Mediasatunews.com | Meulaboh – Aktivitas galian C ilegal di kawasan pusat Kota Meulaboh, tepatnya di Desa Pasi Pinang, kawasan Krueng Meureubo dan Krueng Cangkoi, Kabupaten Aceh Barat, kian marak dan memprihatinkan. Di sejumlah titik, kapal atau boat yang menggunakan mesin penyedot pasir tampak beroperasi secara terbuka di bantaran sungai, tanpa tindakan tegas dari aparat penegak hukum.
Kegiatan tersebut bukan hanya melanggar aturan hukum, tetapi juga telah menimbulkan kerusakan lingkungan yang cukup parah, terutama di daerah aliran sungai (DAS) yang kini mulai tergerus akibat penyedotan pasir secara berlebihan. Tebing sungai di beberapa titik bahkan telah mengalami longsor, sehingga mengancam rumah warga dan fasilitas umum di sekitar lokasi.
Koordinator Gerakan Anti Korupsi (GeRAK) Aceh Barat, Edy Syahputra, menyebut fenomena ini sebagai bentuk lemahnya pengawasan dan dugaan adanya pembiaran oleh pihak terkait.
“Mustahil penegak hukum dan pemerintah daerah tidak tahu. Aktivitas ini berlangsung di tengah kota, bahkan dekat dengan jalan utama. Kalau tidak ada pembiaran, tidak mungkin bisa beroperasi sekian lama tanpa gangguan,” ujar Edy Syahputra saat ditemui di Meulaboh, Senin (13/10/2025).
Menurut Edy, aktivitas penambangan ilegal tersebut telah berlangsung cukup lama, tidak hanya di kecamatan Johan Pahlawan, aktivitas tersebut juga terjadi di kecamatan Meureubo, Kaway 16, Pante Ceureumen, Sungai Mas, Woyla dan Panton Reu, yang membuat masyarakat sekitar sudah sering mengeluhkan dampaknya. Selain menyebabkan kerusakan lingkungan, air sungai menjadi keruh, kualitas tanah menurun, serta akses jalan di sekitar lokasi rusak akibat lalu lintas kendaraan berat pengangkut material pasir.
“Ini bukan hanya soal pelanggaran izin, tapi juga soal tanggung jawab lingkungan. Ketika sungai rusak dan tebing longsor, masyarakat yang tinggal di bantaran sungai menjadi korban utama. Pemerintah tidak boleh menutup mata,” tambahnya.
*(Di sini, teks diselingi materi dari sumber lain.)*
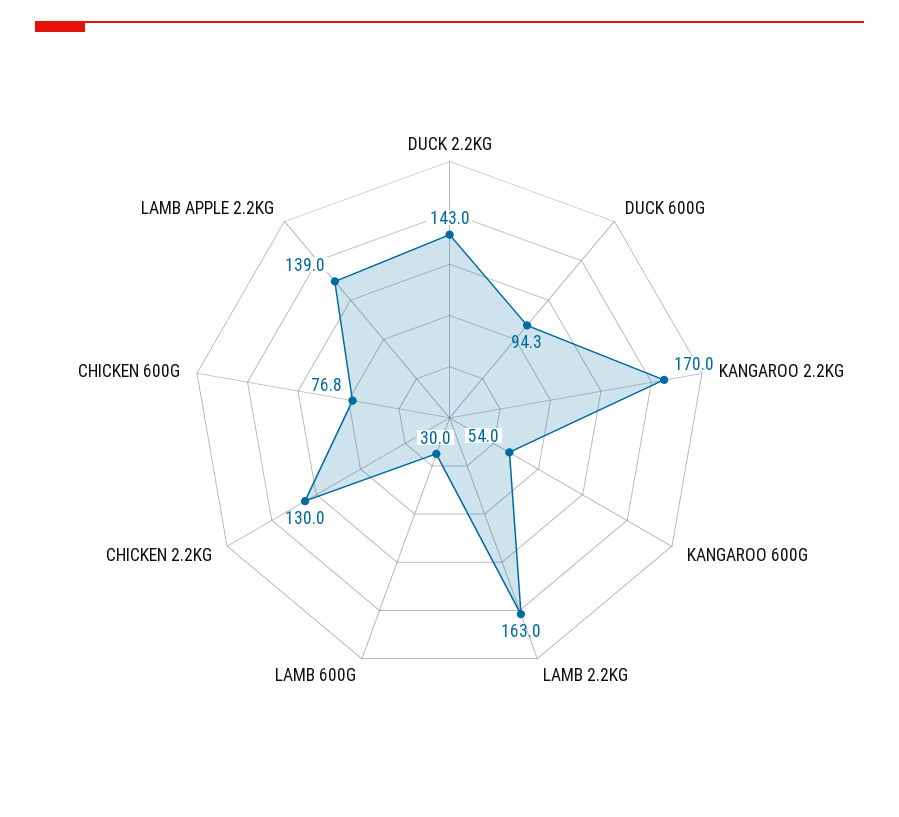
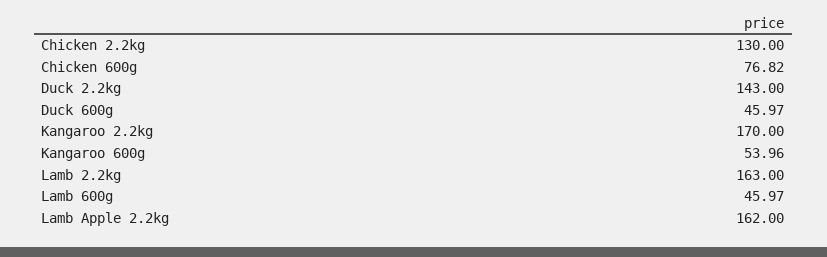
  {
    "DUCK 2.2KG": 143,
-   "DUCK 600G": 94.3,
+   "DUCK 600G": 45.97,
    "KANGAROO 2.2KG": 170,
    "KANGAROO 600G": 53.96,
    "LAMB 2.2KG": 163,
-   "LAMB 600G": 30,
+   "LAMB 600G": 45.97,
    "CHICKEN 2.2KG": 130,
    "CHICKEN 600G": 76.82,
-   "LAMB APPLE 2.2KG": 139
+   "LAMB APPLE 2.2KG": 162
  }

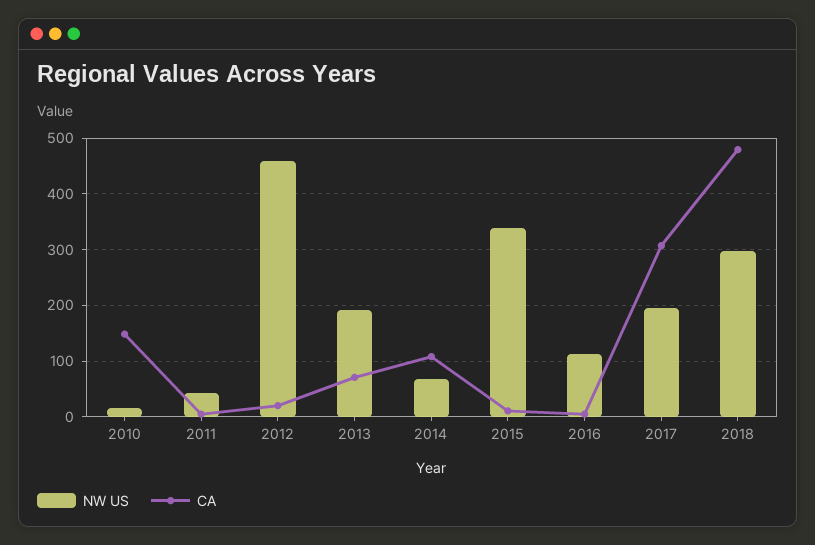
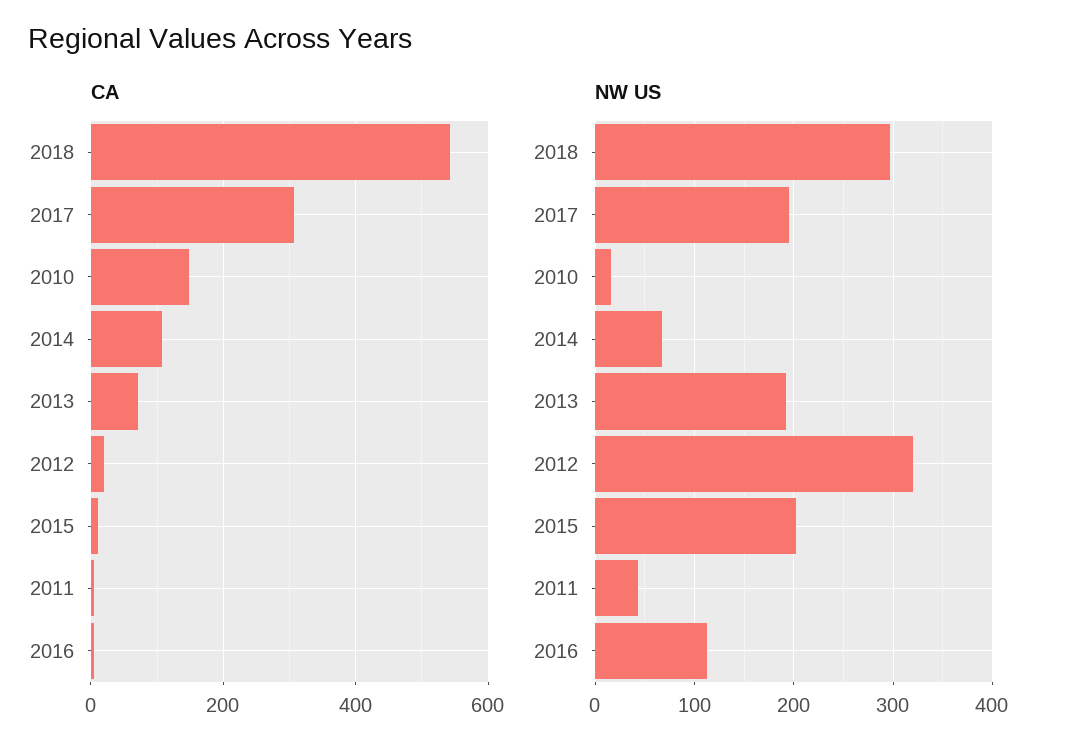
  {
    "NW US": {
      "2010": 20,
      "2011": 40,
-     "2012": 460,
+     "2012": 320,
      "2013": 190,
      "2014": 70,
-     "2015": 340,
+     "2015": 200,
      "2016": 110,
      "2017": 200,
      "2018": 300
    },
    "CA": {
      "2010": 140,
      "2011": 0,
      "2012": 20,
      "2013": 80,
      "2014": 100,
      "2015": 20,
      "2016": 0,
      "2017": 300,
-     "2018": 480
+     "2018": 540
    }
  }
Dari data yang diperoleh Gerak Aceh Barat, saat ini terdapat sekitar Lima Perusahaan yang memiliki izin Eksploitasi galian C, di wilayah Aceh Barat. Sementara itu, tujuh perusahaan lainnya hanya memiliki izin eksplorasi, yang secara hukum belum diperbolehkan melakukan aktivitas penambangan penuh. Namun, fakta di lapangan menunjukkan bahwa sejumlah perusahaan dengan izin eksplorasi justru telah melakukan kegiatan eksploitasi secara terang-terangan.
“Banyak perusahaan yang memanfaatkan izin eksplorasi sebagai tameng untuk menambang secara komersial. Ini jelas pelanggaran hukum dan menunjukkan lemahnya pengawasan dari dinas teknis maupun aparat penegak hukum,” tegas Edy.
Ia juga menyoroti potensi kerugian daerah akibat aktivitas ilegal tersebut. Pasalnya, kegiatan penambangan tanpa izin resmi membuat daerah kehilangan potensi pendapatan dari pajak dan retribusi tambang yang seharusnya masuk ke kas pemerintah.
“Jika dihitung, kerugian negara akibat galian C ilegal ini bisa mencapai puluhan juta hingga Ratusan juta rupiah per tahun. Belum lagi dampak lingkungan yang butuh biaya besar untuk pemulihan,” ungkapnya.
Gerak Aceh Barat mendesak Pemerintah Kabupaten Aceh Barat, Dinas ESDM Aceh, dan Aparat Penegak Hukum untuk segera melakukan investigasi dan tindakan tegas terhadap seluruh pelaku, baik individu maupun perusahaan, yang terlibat dalam aktivitas tambang ilegal tersebut.
“Kami meminta Kapolres Aceh Barat, Kejaksaan, dan pihak terkait lainnya untuk turun langsung ke lapangan. Jika benar ada pembiaran, maka ini harus diusut tuntas karena bisa mengarah pada dugaan praktik korupsi dan penyalahgunaan wewenang,” tutup Edy.
Sementara itu, hingga berita ini diturunkan, belum ada keterangan resmi dari pihak pemerintah daerah maupun aparat penegak hukum terkait maraknya aktivitas galian C ilegal di kawasan pusat Kota Meulaboh tersebut.